[Task brief]: Leave the pictures out. Retype exactly the lines below from the one containing "Arbeitshefte" through the one containing "Skin On Fries", and no others.

[Collected data]:
########
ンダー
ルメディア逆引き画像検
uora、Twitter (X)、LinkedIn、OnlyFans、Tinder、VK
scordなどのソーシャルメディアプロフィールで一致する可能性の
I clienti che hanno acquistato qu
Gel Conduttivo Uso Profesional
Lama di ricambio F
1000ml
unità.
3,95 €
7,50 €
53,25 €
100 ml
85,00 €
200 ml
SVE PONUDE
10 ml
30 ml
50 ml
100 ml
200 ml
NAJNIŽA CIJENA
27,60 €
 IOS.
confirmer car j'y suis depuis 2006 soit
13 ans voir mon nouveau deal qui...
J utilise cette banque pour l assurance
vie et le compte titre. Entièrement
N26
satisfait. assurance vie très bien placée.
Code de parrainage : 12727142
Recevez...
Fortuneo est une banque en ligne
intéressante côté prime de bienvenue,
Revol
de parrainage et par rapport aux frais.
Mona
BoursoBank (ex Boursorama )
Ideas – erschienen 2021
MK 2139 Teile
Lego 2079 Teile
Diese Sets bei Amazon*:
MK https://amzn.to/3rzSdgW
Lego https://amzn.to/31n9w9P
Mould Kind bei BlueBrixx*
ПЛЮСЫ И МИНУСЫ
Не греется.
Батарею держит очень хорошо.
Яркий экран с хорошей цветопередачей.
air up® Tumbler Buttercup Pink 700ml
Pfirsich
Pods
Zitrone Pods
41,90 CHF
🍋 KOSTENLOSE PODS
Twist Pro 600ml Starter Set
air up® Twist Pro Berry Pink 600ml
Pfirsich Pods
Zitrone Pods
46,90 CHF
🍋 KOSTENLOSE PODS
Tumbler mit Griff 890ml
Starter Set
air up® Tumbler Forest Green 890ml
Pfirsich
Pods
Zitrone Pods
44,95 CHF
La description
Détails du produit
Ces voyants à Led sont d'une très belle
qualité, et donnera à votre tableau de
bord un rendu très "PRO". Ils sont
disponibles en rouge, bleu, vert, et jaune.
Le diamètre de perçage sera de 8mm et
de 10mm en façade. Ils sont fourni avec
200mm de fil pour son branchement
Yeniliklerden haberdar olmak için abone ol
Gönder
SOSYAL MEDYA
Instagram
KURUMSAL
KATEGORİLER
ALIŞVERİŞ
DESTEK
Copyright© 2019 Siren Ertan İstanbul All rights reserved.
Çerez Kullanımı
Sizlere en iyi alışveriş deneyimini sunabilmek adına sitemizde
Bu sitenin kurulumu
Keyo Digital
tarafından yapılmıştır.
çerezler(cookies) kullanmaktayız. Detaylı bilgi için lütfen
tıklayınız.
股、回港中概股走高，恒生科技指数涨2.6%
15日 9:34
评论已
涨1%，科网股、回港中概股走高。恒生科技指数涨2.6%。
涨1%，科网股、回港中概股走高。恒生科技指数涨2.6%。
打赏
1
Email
########
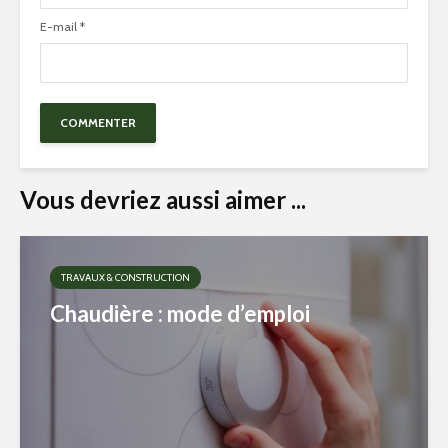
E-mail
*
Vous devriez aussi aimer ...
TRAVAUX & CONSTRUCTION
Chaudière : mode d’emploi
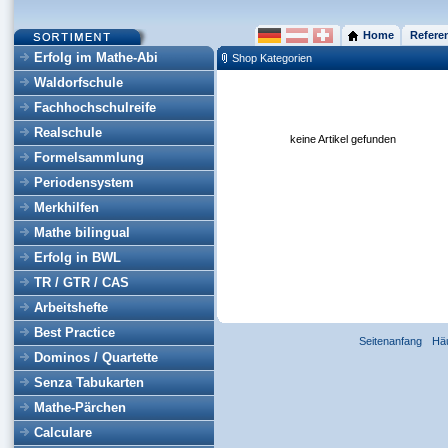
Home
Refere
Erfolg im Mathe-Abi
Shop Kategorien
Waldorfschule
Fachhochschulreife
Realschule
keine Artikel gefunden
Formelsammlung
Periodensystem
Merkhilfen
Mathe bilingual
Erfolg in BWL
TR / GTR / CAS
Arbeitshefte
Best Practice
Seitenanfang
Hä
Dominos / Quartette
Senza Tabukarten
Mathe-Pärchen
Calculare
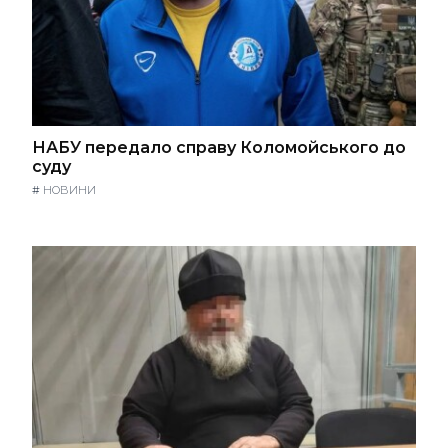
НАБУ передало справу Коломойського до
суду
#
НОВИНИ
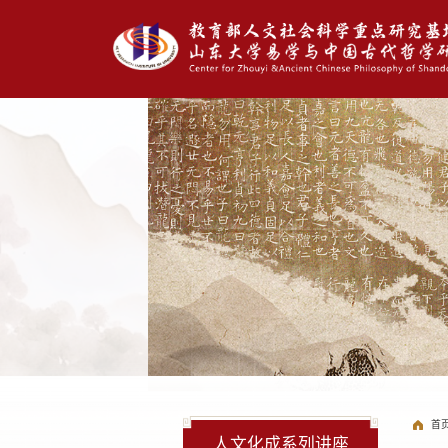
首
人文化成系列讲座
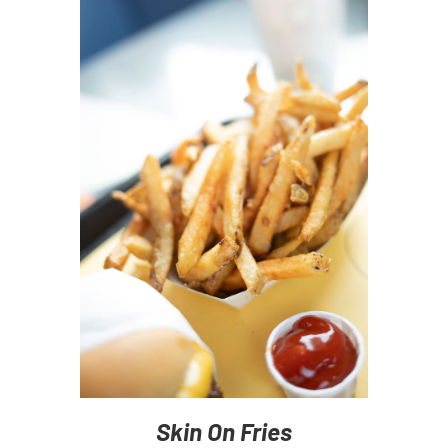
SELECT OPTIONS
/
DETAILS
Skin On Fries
########
[Exercise result]:
Arbeitshefte
Best Practice
Seitenanfang
Hä
Dominos / Quartette
Senza Tabukarten
Mathe-Pärchen
Calculare
НАБУ передало справу Коломойського до
суду
#
НОВИНИ
首
人文化成系列讲座
SELECT OPTIONS
/
DETAILS
Skin On Fries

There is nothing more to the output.